La semaine dernière, les députés UMP Laure de La Raudière et Pierre Lellouche avaient annoncé leur intention de déposer leur propre recours. Lors d’une conférence de presse organisée mardi matin, les deux élus ont annoncé avoir largement dépassé les soixante signatures nécessaires pour former une saisine. Pas moins de 75 élus, dont 66 UMP, 8 UDI se sont déjà joints à l’initiative. Reste à savoir si celle-ci réussira à rassembler l’ensemble des groupes politiques. Jusqu’à présent, seule l’apparentée écologiste Isabelle Attard a signé la saisine. D’autres, à gauche, pourraient hésiter à s’unir à leurs collègues de droite. Fervent opposant au projet de loi, le socialiste Pouria Amirshahi refuse, lui, de signer la saisine. Dans un communiqué, il précise qu’il adressera lui-même « un mémorandum fondé en droit » au Conseil constitutionnel. « J’éclairerai, ainsi, en temps venu, le jugement des Sages en leur remettant des observations », estime-t-il.

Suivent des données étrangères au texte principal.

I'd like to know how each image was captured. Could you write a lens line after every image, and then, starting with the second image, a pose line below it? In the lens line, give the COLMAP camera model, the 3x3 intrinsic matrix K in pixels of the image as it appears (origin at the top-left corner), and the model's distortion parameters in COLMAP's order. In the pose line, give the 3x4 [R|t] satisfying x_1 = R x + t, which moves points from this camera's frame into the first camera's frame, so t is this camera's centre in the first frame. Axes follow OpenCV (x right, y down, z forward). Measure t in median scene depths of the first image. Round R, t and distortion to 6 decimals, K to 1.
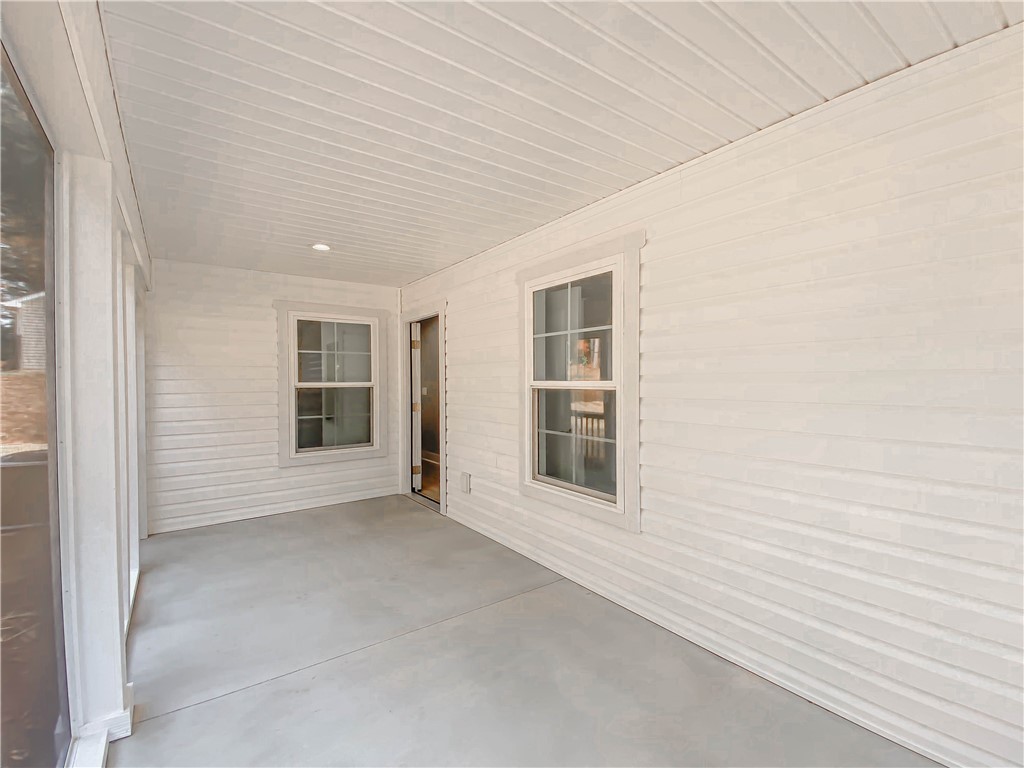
lens RADIAL K [[461.9, 0, 509.7], [0, 461.9, 385.2], [0, 0, 1]] dist [0.003826, -0.014061]
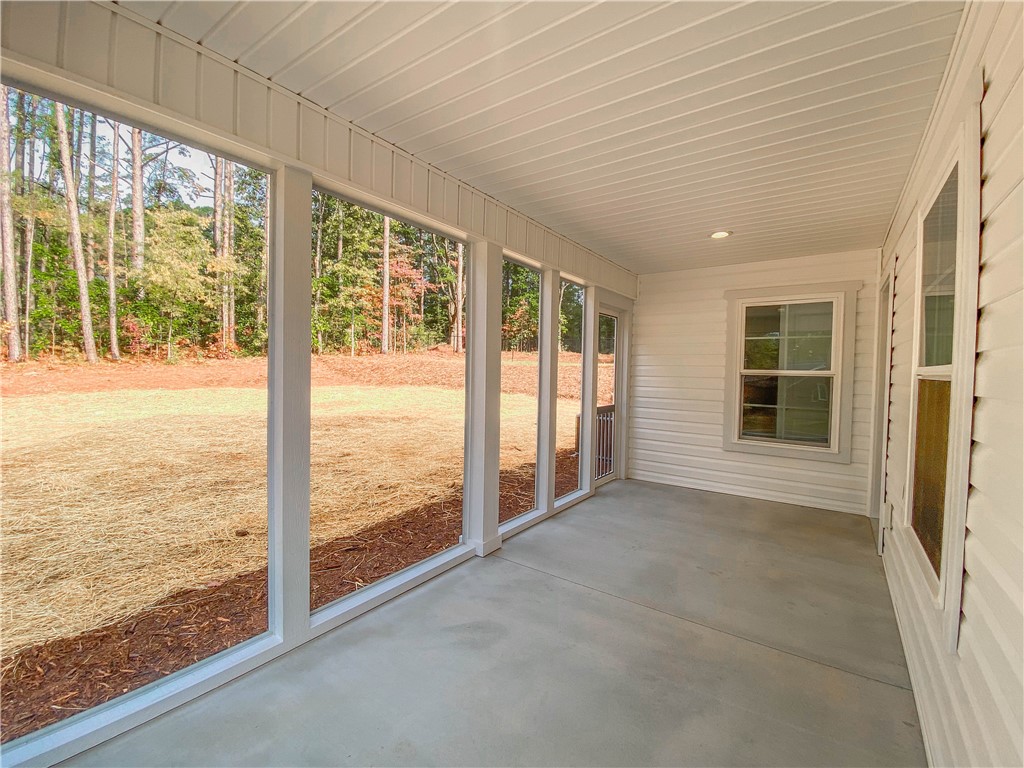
lens RADIAL K [[461.9, 0, 509.7], [0, 461.9, 385.2], [0, 0, 1]] dist [0.003826, -0.014061]
pose [[0.290378, 0.044997, -0.955854, 0.362117], [-0.033319, 0.998764, 0.036895, 0.008446], [0.956332, 0.021135, 0.291518, 0.219347]]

Pour compliquer encore un peu les choses, la saisine devrait recevoir le soutien de députés ayant pourtant voté pour le projet de loi. Ainsi, François Fillon expliquait mardi matin sur RTL être « très embarrassé » par le texte. « La rédaction du texte est trop large mais il est nécessaire », estime-t-il. En conséquence, « je voterai ce texte car je ne veux pas priver mon pays des moyens de la lutte contre le terrorisme », explique l’ex-premier ministre. Mais dans le même temps, il affirme : « J'ai confiance dans le Conseil constitutionnel. Et si jamais la question posée par le président de la République, puisqu'il y a encore un doute sur sa nature, n'était pas suffisamment large, eh bien, les parlementaires saisiraient eux-mêmes le Conseil. »

Dans un communiqué commun, les 5 députés Verts ayant voté en faveur du projet de loi (Éric Alauzet, Denis Baupin, Christophe Cavard, François-Michel Lambert et François de Rugy) précisent de leur côté que leur vote « n’est pas dénué de doute », et s’engagent à favoriser une saisine des Sages. « Si la saisine présidentielle ne portait pas sur ces points précis, nous serons prêts à nous associer à une saisine parlementaire du Conseil constitutionnel fondée sur ces interprétations – quand bien même nous ne les ferions pas nôtres », affirment-ils, sans préciser toutefois s’ils se joindraient à l’initiative UMP.